Activity: All of the data below should be set down again verbatim, without any images.

(Given data begins)

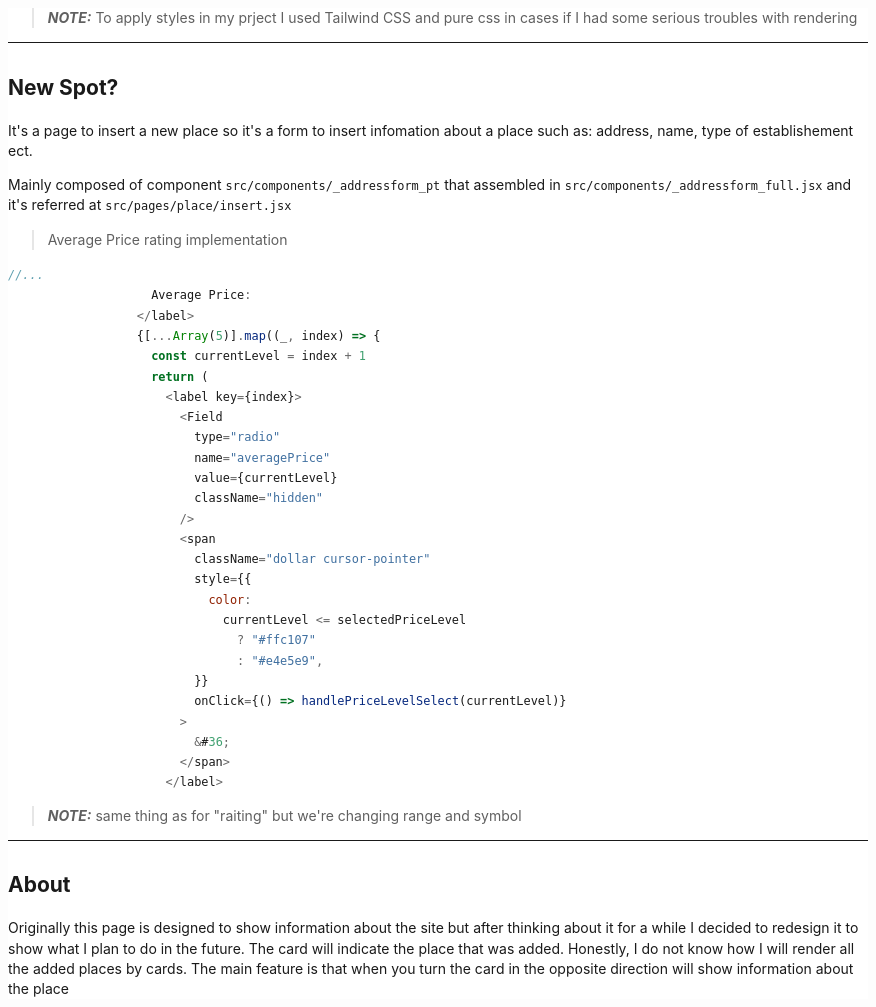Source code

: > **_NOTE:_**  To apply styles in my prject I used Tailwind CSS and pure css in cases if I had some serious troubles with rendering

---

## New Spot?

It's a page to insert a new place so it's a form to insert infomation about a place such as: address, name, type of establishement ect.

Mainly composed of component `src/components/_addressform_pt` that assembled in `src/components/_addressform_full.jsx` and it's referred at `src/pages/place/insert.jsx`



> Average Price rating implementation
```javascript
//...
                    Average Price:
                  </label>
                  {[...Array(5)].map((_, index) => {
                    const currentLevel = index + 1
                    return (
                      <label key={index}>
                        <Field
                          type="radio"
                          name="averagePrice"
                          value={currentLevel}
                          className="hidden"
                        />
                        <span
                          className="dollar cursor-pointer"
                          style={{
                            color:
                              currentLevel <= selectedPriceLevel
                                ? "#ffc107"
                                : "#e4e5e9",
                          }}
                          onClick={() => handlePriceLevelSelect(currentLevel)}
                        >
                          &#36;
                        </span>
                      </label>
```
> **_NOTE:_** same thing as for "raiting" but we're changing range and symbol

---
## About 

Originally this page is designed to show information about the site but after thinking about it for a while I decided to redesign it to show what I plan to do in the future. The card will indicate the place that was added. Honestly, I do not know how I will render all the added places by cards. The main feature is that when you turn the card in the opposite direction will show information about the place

(Given data ends)

Written answer:
Source code

: > **_NOTE:_**  To apply styles in my prject I used Tailwind CSS and pure css in cases if I had some serious troubles with rendering

---

## New Spot?

It's a page to insert a new place so it's a form to insert infomation about a place such as: address, name, type of establishement ect.

Mainly composed of component `src/components/_addressform_pt` that assembled in `src/components/_addressform_full.jsx` and it's referred at `src/pages/place/insert.jsx`



> Average Price rating implementation
```javascript
//...
                    Average Price:
                  </label>
                  {[...Array(5)].map((_, index) => {
                    const currentLevel = index + 1
                    return (
                      <label key={index}>
                        <Field
                          type="radio"
                          name="averagePrice"
                          value={currentLevel}
                          className="hidden"
                        />
                        <span
                          className="dollar cursor-pointer"
                          style={{
                            color:
                              currentLevel <= selectedPriceLevel
                                ? "#ffc107"
                                : "#e4e5e9",
                          }}
                          onClick={() => handlePriceLevelSelect(currentLevel)}
                        >
                          &#36;
                        </span>
                      </label>
```
> **_NOTE:_** same thing as for "raiting" but we're changing range and symbol

---
## About 

Originally this page is designed to show information about the site but after thinking about it for a while I decided to redesign it to show what I plan to do in the future. The card will indicate the place that was added. Honestly, I do not know how I will render all the added places by cards. The main feature is that when you turn the card in the opposite direction will show information about the place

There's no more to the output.